Masturbation abstinence communities emerged alongside the "manosphere," a collection of online spaces dedicated to the idea that men are under threat from feminism.
Joe Gough for NPR
"It was just, like, kind of a joke, you know," said Rhodes during that radio interview. He and other Reddit users posted about wanting to re-create the experiment at home. "And this, this was all occurring in the comments. So then really what was necessary in my eyes was just a place, a centralized location where everybody could kind of try this technique out."
Rhodes also created NoFap.com, trademarked the terms "NoFap" and "Fapstronaut" for certain uses and started a company.
NPR has reached out to Rhodes and his company multiple times, but they never accepted an interview or responded to specific requests for comment.
Scholars who study the nofap world note that it emerged alongside what's called the manosphere, a collection of online spaces devoted to the idea that men are under threat from feminism and modern life. That view thrives offline as well.
A national poll conducted in late 2022 found that 4 out of 10 Americans believe society has become too "soft and feminine." Former Fox News host Tucker Carlson did a special for Fox in 2022 called The End of Men, drawing attention to "the decline of manhood, of virility, of physical health, all of which together threaten to doom our civilization."
In masturbation abstinence groups, the ubiquity of internet porn is often framed as a major factor in this alleged decline, and abstaining from masturbation is held up as the cure.

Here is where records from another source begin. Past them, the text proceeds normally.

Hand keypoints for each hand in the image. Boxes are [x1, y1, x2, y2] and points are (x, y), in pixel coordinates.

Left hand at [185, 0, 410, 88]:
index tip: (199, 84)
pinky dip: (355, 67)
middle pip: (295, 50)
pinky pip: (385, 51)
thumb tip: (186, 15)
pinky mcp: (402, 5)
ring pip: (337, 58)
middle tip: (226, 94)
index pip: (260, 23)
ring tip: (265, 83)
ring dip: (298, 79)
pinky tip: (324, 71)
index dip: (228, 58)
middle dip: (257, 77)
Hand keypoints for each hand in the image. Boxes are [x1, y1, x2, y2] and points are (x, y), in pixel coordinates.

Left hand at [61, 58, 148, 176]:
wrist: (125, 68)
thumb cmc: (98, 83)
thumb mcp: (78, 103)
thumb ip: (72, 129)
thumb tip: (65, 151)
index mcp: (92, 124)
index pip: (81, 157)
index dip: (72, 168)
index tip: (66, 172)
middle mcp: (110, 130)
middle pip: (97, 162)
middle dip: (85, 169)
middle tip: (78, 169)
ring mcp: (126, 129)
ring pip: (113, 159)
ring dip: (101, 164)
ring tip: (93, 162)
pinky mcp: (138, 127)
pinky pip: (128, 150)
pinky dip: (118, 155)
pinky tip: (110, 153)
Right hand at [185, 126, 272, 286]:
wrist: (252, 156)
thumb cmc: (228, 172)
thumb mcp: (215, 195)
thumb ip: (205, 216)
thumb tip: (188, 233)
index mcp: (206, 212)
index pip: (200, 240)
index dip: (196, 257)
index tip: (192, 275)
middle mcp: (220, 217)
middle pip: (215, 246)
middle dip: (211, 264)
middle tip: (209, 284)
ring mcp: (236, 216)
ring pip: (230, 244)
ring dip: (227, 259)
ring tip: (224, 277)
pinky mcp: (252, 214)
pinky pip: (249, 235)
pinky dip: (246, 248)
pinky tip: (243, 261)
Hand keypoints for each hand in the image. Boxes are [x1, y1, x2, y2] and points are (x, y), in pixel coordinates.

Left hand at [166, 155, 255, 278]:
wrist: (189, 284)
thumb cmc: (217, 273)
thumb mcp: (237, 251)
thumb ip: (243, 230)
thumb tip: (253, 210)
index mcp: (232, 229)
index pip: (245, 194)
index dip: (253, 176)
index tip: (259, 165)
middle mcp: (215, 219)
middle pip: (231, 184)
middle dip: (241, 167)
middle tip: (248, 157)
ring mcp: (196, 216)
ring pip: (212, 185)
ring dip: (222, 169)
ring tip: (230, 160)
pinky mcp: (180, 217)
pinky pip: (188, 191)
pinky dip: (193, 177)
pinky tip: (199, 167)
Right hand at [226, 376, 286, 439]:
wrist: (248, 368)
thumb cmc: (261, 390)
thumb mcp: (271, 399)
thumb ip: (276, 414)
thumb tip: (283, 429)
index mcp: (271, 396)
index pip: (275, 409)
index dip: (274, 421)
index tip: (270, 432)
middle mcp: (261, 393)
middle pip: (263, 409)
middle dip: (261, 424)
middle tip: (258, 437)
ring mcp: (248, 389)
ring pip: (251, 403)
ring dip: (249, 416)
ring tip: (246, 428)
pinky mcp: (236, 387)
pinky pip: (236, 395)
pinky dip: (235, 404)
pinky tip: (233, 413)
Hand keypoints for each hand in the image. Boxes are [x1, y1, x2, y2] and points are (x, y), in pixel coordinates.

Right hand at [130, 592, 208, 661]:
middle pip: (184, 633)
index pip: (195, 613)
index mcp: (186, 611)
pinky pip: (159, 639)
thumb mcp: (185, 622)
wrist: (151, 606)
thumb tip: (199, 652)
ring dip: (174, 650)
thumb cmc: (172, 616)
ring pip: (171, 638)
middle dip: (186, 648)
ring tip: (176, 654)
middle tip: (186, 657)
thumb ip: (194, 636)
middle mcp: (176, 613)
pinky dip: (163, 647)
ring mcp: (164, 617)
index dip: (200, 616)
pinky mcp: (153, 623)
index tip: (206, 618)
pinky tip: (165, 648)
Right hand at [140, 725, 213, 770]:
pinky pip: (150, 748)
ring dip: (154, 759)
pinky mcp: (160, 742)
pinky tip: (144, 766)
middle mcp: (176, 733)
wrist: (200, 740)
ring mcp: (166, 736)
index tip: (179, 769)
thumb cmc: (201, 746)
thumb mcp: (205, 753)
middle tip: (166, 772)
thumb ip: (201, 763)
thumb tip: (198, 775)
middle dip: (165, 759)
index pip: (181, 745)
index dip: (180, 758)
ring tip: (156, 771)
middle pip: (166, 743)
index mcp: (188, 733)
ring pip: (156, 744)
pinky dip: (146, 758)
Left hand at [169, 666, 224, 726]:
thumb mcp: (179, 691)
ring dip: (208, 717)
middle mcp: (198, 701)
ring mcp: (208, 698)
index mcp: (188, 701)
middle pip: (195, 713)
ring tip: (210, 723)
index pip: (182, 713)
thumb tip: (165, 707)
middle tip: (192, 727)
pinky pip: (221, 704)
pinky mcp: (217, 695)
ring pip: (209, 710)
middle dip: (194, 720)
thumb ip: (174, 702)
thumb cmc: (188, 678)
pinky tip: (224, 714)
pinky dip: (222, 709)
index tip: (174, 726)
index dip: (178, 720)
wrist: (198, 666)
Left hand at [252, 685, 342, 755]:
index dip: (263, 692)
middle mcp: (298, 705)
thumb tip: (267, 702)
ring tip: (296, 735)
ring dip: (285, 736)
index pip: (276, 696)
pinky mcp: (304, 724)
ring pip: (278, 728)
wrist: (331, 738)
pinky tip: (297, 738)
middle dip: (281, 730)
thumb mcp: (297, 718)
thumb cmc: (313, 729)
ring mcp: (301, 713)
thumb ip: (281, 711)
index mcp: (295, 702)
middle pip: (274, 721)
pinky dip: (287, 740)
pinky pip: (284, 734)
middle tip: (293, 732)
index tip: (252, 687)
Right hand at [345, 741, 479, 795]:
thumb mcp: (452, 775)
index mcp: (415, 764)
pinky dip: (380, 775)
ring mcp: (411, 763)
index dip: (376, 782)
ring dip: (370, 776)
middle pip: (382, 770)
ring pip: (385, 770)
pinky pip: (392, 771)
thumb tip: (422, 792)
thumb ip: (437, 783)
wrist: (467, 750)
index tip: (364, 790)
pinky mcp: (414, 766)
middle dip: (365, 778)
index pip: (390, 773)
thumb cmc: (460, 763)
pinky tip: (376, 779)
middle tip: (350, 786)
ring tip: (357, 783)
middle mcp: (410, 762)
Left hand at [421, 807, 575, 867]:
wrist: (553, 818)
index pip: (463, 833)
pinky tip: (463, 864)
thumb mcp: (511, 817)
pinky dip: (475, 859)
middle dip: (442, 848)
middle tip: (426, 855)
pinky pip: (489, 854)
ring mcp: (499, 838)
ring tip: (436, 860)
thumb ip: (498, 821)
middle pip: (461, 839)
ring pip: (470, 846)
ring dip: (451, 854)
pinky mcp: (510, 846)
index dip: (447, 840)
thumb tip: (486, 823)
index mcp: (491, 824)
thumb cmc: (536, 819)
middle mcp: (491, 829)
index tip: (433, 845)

Pornography is a complicated topic, not least because access to it is virtually ubiquitous today. While many people consume it, many also hold strong objections to it. Some oppose it on religious grounds; others' opposition is based on its use of sexist or racist tropes or their concerns about working conditions in the industry. Others still, including many in masturbation abstinence communities, say they worry about the impact of porn on human relationships or psychology.
While some consumers of nofap content believe they are waging an existential battle against porn, plenty of others experiment with abstinence as a form of self-improvement. Advice on the forums often includes commonplace suggestions such as better diet, exercise and sleep.
Online abstinence forums are not limited to men, though past surveys of the NoFap subreddit have found that the vast majority of users are male. Some users say they're under 18 and share intimate personal details with adult users. Mixed in alongside ringing anecdotal endorsements of abstinence, many posters write about loneliness, insecurity and a lack of sexual experience.
Ideas about masturbation abstinence got a big boost from the man who interviewed Rhodes on the radio in 2012 — Gary Wilson. Wilson, a former massage therapy instructor in Oregon who died in 2021, ran a website called yourbrainonporn.com. While he was neither a medical doctor nor a Ph.D. scientist (he was an adjunct biology instructor at Southern Oregon University for a combined four months in 2005 and 2010), he had given a viral TEDx talk arguing that internet porn is a hazard for men's brains.
"With internet porn, a guy can see more hot babes in 10 minutes than his ancestors could see in several lifetimes. The problem is he has a hunter-gatherer brain. A heavy user's brain rewires itself to this genetic bonanza," Wilson told the audience in a video that has received more than 16 million views. The video now includes a warning that states several of Wilson's assertions aren't supported by medical or psychological research.